#### [Exercise passage]

----

Summary
In Bragg, Defendant was charged under § 838.021 for telling a deputy sheriff to get off his land and threatening to kill the deputy.
Summary of this case from Reilly v. State, Dept. of CorrectionsOpinion
No. 84-1495.
August 15, 1985. Rehearing Denied September 19, 1985.
Appeal from the Circuit Court, Orange County, Emerson R. Thompson, Jr., J.
Ricky R. Damerville, Orlando, for appellant.
Jim Smith, Atty. Gen., Tallahassee, and Margene A. Roper, Asst. Atty. Gen., Daytona Beach, for appellee.
This is an appeal from convictions for "corruption by threat against a public servant", "possession of a firearm in the commission of a felony" and "unlawful discharge of a firearm in public."
§ 838.021, Fla. Stat. (1983).
§ 790.07, Fla. Stat. (1983).
§ 790.15, Fla. Stat. (1983).

----

#### [Required work]
**A.** In the Bragg case excerpt, who appeared for the appellant?
**B.** List every conviction that the Bragg case excerpt says is being appealed.

#### [Extracted records]
----

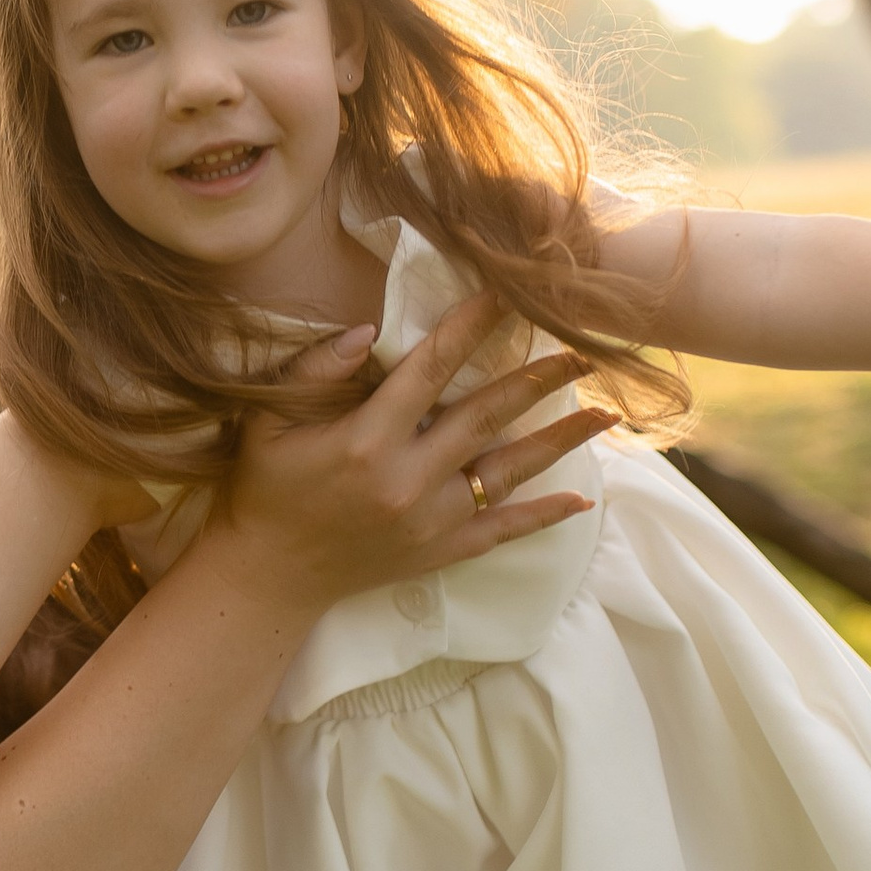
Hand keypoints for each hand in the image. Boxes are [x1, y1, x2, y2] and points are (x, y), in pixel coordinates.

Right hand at [219, 293, 613, 610]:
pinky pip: (502, 531)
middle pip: (486, 416)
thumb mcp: (267, 421)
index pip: (432, 369)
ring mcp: (430, 520)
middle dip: (537, 378)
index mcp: (365, 440)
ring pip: (508, 471)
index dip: (472, 327)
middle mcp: (407, 480)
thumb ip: (313, 371)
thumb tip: (368, 330)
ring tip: (604, 413)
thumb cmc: (266, 488)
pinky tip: (583, 500)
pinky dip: (543, 516)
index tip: (507, 295)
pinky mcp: (439, 552)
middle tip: (580, 348)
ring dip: (559, 441)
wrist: (270, 575)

----

#### [Answers by item number]
**A.** Ricky R. Damerville of Orlando.

**B.** Corruption by threat against a public servant; possession of a firearm in the commission of a felony; unlawful discharge of a firearm in public.